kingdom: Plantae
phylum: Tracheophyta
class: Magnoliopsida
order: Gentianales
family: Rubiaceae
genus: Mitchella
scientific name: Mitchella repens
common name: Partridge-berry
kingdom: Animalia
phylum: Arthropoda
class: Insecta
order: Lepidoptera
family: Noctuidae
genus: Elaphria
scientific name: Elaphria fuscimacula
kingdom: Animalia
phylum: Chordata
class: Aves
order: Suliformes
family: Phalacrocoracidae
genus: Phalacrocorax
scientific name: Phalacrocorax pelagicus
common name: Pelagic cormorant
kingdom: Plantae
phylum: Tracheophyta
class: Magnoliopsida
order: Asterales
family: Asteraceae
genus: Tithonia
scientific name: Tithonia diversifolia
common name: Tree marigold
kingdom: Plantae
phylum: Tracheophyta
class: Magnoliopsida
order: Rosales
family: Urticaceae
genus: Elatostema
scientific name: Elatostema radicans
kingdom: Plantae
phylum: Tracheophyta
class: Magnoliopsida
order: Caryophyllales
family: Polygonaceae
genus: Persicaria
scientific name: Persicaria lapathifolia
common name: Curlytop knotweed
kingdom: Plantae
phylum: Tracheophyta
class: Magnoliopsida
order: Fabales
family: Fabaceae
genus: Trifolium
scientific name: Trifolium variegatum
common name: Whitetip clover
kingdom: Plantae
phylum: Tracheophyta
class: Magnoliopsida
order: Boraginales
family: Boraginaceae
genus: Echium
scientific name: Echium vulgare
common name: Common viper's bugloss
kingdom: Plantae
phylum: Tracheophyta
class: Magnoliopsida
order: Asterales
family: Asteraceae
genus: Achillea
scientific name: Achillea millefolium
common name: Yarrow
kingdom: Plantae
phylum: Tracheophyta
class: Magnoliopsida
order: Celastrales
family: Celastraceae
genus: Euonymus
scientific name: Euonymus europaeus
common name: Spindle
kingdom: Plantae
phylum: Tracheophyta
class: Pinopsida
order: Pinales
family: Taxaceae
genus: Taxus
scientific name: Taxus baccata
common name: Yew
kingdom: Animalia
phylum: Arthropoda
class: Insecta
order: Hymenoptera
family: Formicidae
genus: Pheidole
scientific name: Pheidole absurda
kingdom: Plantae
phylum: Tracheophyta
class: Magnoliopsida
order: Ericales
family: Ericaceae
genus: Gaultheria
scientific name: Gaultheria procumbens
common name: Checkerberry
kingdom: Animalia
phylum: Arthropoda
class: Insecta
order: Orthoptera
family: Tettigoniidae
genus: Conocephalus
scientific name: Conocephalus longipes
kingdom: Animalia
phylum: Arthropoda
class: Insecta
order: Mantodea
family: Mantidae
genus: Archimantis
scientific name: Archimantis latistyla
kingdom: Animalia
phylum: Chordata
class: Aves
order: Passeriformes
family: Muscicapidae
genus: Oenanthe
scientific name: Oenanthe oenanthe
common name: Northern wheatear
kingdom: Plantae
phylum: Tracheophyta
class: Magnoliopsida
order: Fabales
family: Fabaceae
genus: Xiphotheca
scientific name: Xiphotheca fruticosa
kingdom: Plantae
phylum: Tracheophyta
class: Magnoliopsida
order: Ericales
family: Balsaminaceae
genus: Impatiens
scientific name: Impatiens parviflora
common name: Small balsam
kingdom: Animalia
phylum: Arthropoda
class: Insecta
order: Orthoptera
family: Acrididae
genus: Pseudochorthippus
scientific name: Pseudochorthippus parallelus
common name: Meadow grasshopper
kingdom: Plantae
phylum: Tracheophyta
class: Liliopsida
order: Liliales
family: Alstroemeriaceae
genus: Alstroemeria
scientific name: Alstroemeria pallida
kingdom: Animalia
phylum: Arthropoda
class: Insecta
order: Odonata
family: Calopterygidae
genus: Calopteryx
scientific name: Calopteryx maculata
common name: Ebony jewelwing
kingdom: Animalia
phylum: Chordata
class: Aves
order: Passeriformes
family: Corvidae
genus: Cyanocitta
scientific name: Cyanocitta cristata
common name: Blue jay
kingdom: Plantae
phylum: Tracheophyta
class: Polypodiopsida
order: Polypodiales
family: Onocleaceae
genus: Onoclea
# # # # #
WRITTEN EXERCISE: Rewrite every line from all of the records above as one numbered list, leaving out any blank lines.

THE ANSWER:
1. kingdom: Plantae
2. phylum: Tracheophyta
3. class: Magnoliopsida
4. order: Gentianales
5. family: Rubiaceae
6. genus: Mitchella
7. scientific name: Mitchella repens
8. common name: Partridge-berry
9. kingdom: Animalia
10. phylum: Arthropoda
11. class: Insecta
12. order: Lepidoptera
13. family: Noctuidae
14. genus: Elaphria
15. scientific name: Elaphria fuscimacula
16. kingdom: Animalia
17. phylum: Chordata
18. class: Aves
19. order: Suliformes
20. family: Phalacrocoracidae
21. genus: Phalacrocorax
22. scientific name: Phalacrocorax pelagicus
23. common name: Pelagic cormorant
24. kingdom: Plantae
25. phylum: Tracheophyta
26. class: Magnoliopsida
27. order: Asterales
28. family: Asteraceae
29. genus: Tithonia
30. scientific name: Tithonia diversifolia
31. common name: Tree marigold
32. kingdom: Plantae
33. phylum: Tracheophyta
34. class: Magnoliopsida
35. order: Rosales
36. family: Urticaceae
37. genus: Elatostema
38. scientific name: Elatostema radicans
39. kingdom: Plantae
40. phylum: Tracheophyta
41. class: Magnoliopsida
42. order: Caryophyllales
43. family: Polygonaceae
44. genus: Persicaria
45. scientific name: Persicaria lapathifolia
46. common name: Curlytop knotweed
47. kingdom: Plantae
48. phylum: Tracheophyta
49. class: Magnoliopsida
50. order: Fabales
51. family: Fabaceae
52. genus: Trifolium
53. scientific name: Trifolium variegatum
54. common name: Whitetip clover
55. kingdom: Plantae
56. phylum: Tracheophyta
57. class: Magnoliopsida
58. order: Boraginales
59. family: Boraginaceae
60. genus: Echium
61. scientific name: Echium vulgare
62. common name: Common viper's bugloss
63. kingdom: Plantae
64. phylum: Tracheophyta
65. class: Magnoliopsida
66. order: Asterales
67. family: Asteraceae
68. genus: Achillea
69. scientific name: Achillea millefolium
70. common name: Yarrow
71. kingdom: Plantae
72. phylum: Tracheophyta
73. class: Magnoliopsida
74. order: Celastrales
75. family: Celastraceae
76. genus: Euonymus
77. scientific name: Euonymus europaeus
78. common name: Spindle
79. kingdom: Plantae
80. phylum: Tracheophyta
81. class: Pinopsida
82. order: Pinales
83. family: Taxaceae
84. genus: Taxus
85. scientific name: Taxus baccata
86. common name: Yew
87. kingdom: Animalia
88. phylum: Arthropoda
89. class: Insecta
90. order: Hymenoptera
91. family: Formicidae
92. genus: Pheidole
93. scientific name: Pheidole absurda
94. kingdom: Plantae
95. phylum: Tracheophyta
96. class: Magnoliopsida
97. order: Ericales
98. family: Ericaceae
99. genus: Gaultheria
100. scientific name: Gaultheria procumbens
101. common name: Checkerberry
102. kingdom: Animalia
103. phylum: Arthropoda
104. class: Insecta
105. order: Orthoptera
106. family: Tettigoniidae
107. genus: Conocephalus
108. scientific name: Conocephalus longipes
109. kingdom: Animalia
110. phylum: Arthropoda
111. class: Insecta
112. order: Mantodea
113. family: Mantidae
114. genus: Archimantis
115. scientific name: Archimantis latistyla
116. kingdom: Animalia
117. phylum: Chordata
118. class: Aves
119. order: Passeriformes
120. family: Muscicapidae
121. genus: Oenanthe
122. scientific name: Oenanthe oenanthe
123. common name: Northern wheatear
124. kingdom: Plantae
125. phylum: Tracheophyta
126. class: Magnoliopsida
127. order: Fabales
128. family: Fabaceae
129. genus: Xiphotheca
130. scientific name: Xiphotheca fruticosa
131. kingdom: Plantae
132. phylum: Tracheophyta
133. class: Magnoliopsida
134. order: Ericales
135. family: Balsaminaceae
136. genus: Impatiens
137. scientific name: Impatiens parviflora
138. common name: Small balsam
139. kingdom: Animalia
140. phylum: Arthropoda
141. class: Insecta
142. order: Orthoptera
143. family: Acrididae
144. genus: Pseudochorthippus
145. scientific name: Pseudochorthippus parallelus
146. common name: Meadow grasshopper
147. kingdom: Plantae
148. phylum: Tracheophyta
149. class: Liliopsida
150. order: Liliales
151. family: Alstroemeriaceae
152. genus: Alstroemeria
153. scientific name: Alstroemeria pallida
154. kingdom: Animalia
155. phylum: Arthropoda
156. class: Insecta
157. order: Odonata
158. family: Calopterygidae
159. genus: Calopteryx
160. scientific name: Calopteryx maculata
161. common name: Ebony jewelwing
162. kingdom: Animalia
163. phylum: Chordata
164. class: Aves
165. order: Passeriformes
166. family: Corvidae
167. genus: Cyanocitta
168. scientific name: Cyanocitta cristata
169. common name: Blue jay
170. kingdom: Plantae
171. phylum: Tracheophyta
172. class: Polypodiopsida
173. order: Polypodiales
174. family: Onocleaceae
175. genus: Onoclea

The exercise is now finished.